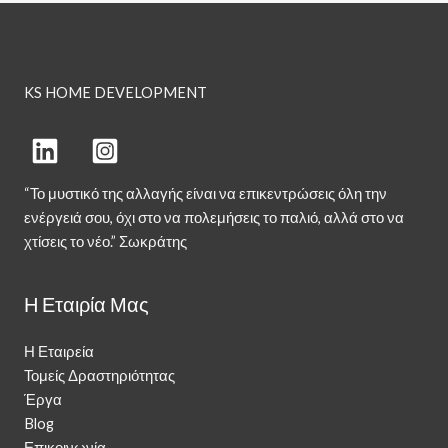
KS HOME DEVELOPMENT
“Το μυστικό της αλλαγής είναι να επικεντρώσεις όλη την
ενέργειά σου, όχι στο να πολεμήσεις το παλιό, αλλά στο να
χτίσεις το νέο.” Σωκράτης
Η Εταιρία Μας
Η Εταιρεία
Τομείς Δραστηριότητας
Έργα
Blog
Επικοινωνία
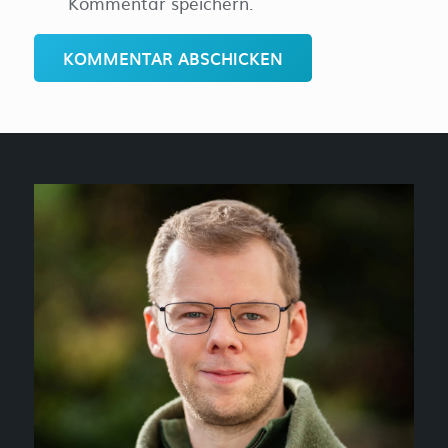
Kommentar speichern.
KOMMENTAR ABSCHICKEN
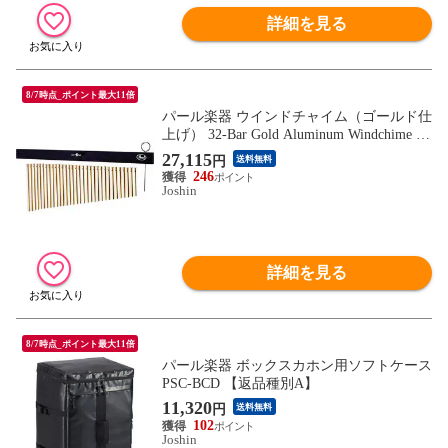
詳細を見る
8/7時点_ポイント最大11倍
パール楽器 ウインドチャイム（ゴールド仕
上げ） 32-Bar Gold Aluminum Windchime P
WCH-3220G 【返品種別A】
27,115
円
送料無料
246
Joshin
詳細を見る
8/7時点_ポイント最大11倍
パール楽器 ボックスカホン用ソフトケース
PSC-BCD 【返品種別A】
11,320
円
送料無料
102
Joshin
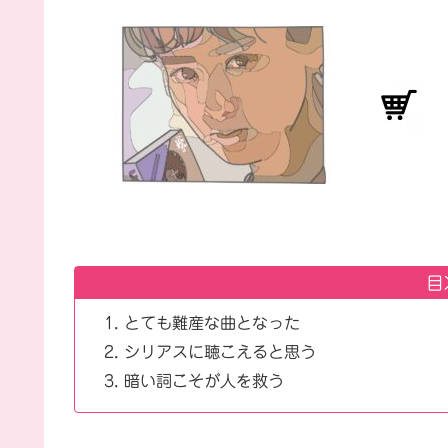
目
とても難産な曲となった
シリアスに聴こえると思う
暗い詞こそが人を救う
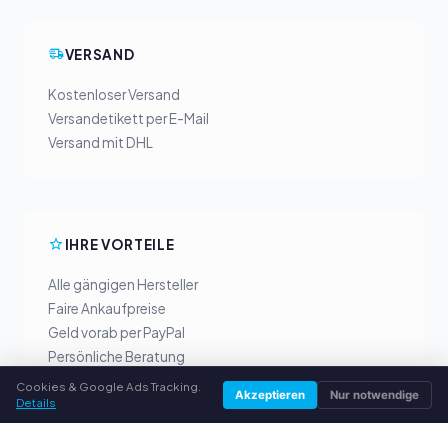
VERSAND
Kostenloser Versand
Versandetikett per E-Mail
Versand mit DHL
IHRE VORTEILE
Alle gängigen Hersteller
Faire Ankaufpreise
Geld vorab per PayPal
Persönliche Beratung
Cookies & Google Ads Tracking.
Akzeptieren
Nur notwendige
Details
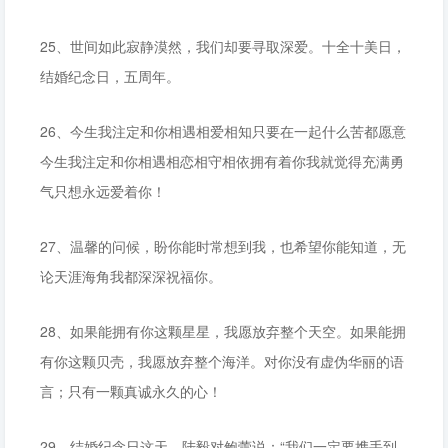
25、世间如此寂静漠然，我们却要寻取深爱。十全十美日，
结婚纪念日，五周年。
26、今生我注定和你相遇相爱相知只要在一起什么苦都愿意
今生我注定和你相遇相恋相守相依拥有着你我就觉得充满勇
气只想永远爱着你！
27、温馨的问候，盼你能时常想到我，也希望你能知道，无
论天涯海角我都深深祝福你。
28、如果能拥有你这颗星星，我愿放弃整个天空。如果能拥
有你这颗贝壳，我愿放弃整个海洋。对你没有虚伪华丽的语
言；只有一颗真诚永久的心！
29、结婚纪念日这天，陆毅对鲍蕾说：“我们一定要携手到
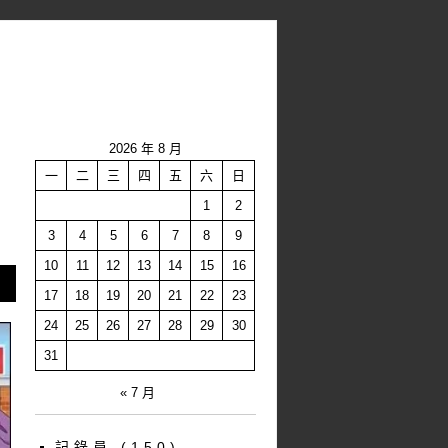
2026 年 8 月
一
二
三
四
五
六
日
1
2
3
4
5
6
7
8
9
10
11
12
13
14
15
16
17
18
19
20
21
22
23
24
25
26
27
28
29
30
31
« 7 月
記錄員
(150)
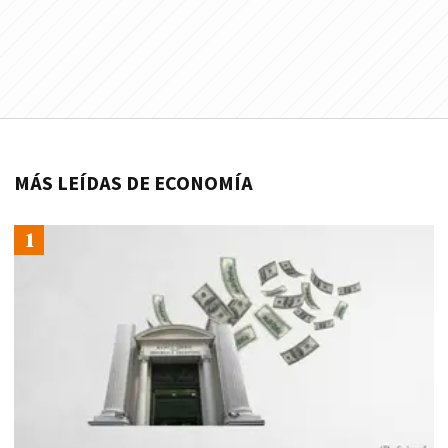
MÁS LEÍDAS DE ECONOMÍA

________________________

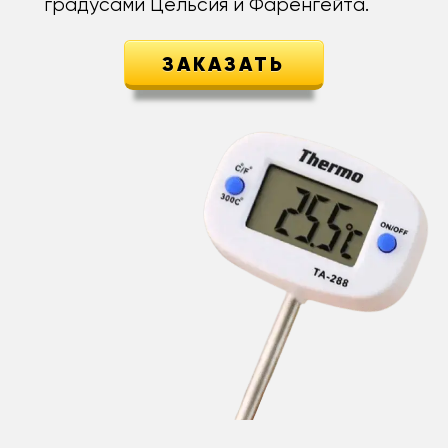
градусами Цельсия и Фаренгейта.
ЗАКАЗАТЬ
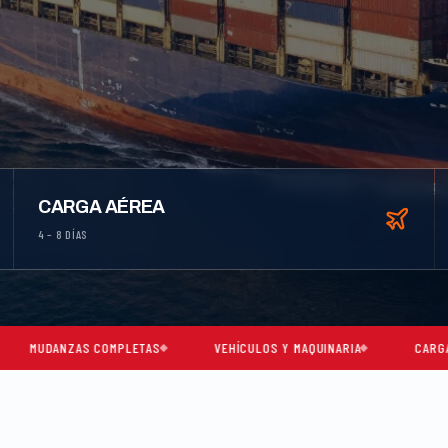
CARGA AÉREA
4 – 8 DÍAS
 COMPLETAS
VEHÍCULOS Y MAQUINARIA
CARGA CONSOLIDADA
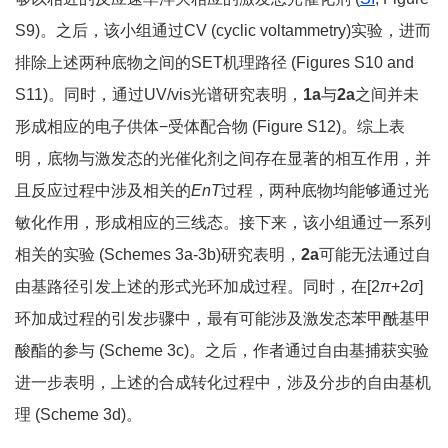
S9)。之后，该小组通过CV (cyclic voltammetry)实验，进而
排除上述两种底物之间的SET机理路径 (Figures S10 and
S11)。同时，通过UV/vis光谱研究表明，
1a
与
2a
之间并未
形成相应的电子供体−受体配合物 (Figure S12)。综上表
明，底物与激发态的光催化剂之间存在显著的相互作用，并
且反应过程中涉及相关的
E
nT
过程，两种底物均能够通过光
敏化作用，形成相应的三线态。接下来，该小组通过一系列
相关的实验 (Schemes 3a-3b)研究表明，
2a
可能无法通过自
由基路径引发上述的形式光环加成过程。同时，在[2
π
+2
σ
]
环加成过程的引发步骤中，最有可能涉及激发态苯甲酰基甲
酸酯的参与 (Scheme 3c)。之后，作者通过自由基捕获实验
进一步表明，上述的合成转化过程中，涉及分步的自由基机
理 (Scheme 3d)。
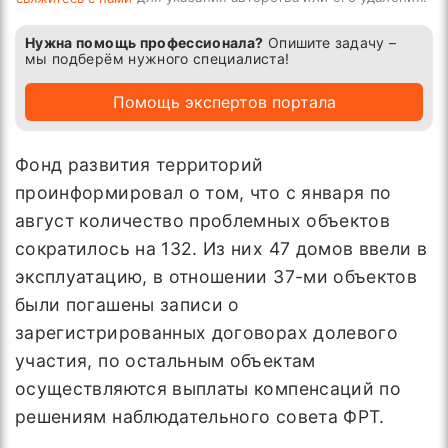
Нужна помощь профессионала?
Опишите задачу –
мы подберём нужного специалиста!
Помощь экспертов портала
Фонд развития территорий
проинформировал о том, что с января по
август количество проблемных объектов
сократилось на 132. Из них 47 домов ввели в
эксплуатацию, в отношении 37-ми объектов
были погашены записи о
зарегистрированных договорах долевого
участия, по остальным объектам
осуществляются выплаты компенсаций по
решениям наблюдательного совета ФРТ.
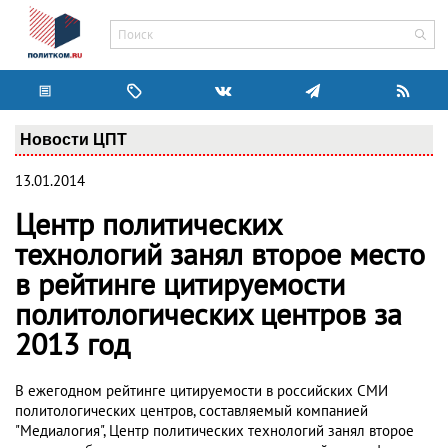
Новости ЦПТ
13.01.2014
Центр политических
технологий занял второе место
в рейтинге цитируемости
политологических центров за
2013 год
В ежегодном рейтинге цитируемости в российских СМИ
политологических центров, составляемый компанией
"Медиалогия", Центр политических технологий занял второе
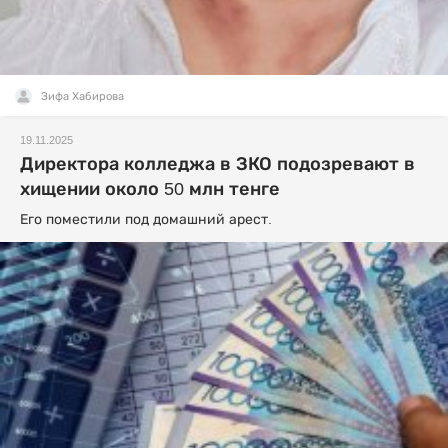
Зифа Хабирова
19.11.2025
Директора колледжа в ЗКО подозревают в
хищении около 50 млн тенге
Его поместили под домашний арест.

________________________

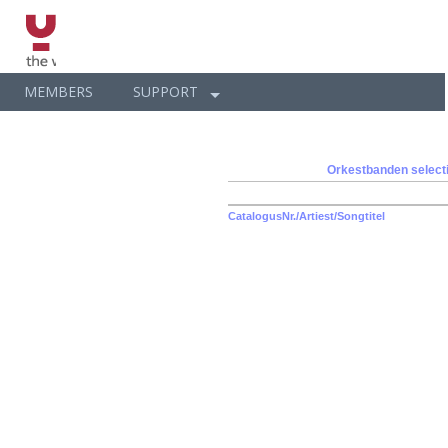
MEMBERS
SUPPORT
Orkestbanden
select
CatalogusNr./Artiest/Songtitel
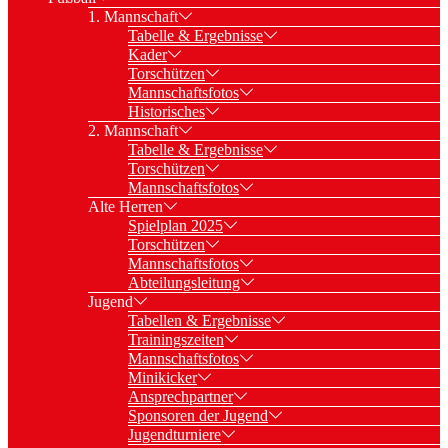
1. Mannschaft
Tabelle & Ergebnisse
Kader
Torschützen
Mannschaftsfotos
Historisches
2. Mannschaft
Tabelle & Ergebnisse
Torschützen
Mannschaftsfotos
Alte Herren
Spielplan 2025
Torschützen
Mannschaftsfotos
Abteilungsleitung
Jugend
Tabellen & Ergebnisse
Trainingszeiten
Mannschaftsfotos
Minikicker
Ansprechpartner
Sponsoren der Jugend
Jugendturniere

________________________

Exercise requirements: Check each line of the entries, and copy the ones that contain "цитируемости".

Result for this task:
в рейтинге цитируемости
В ежегодном рейтинге цитируемости в российских СМИ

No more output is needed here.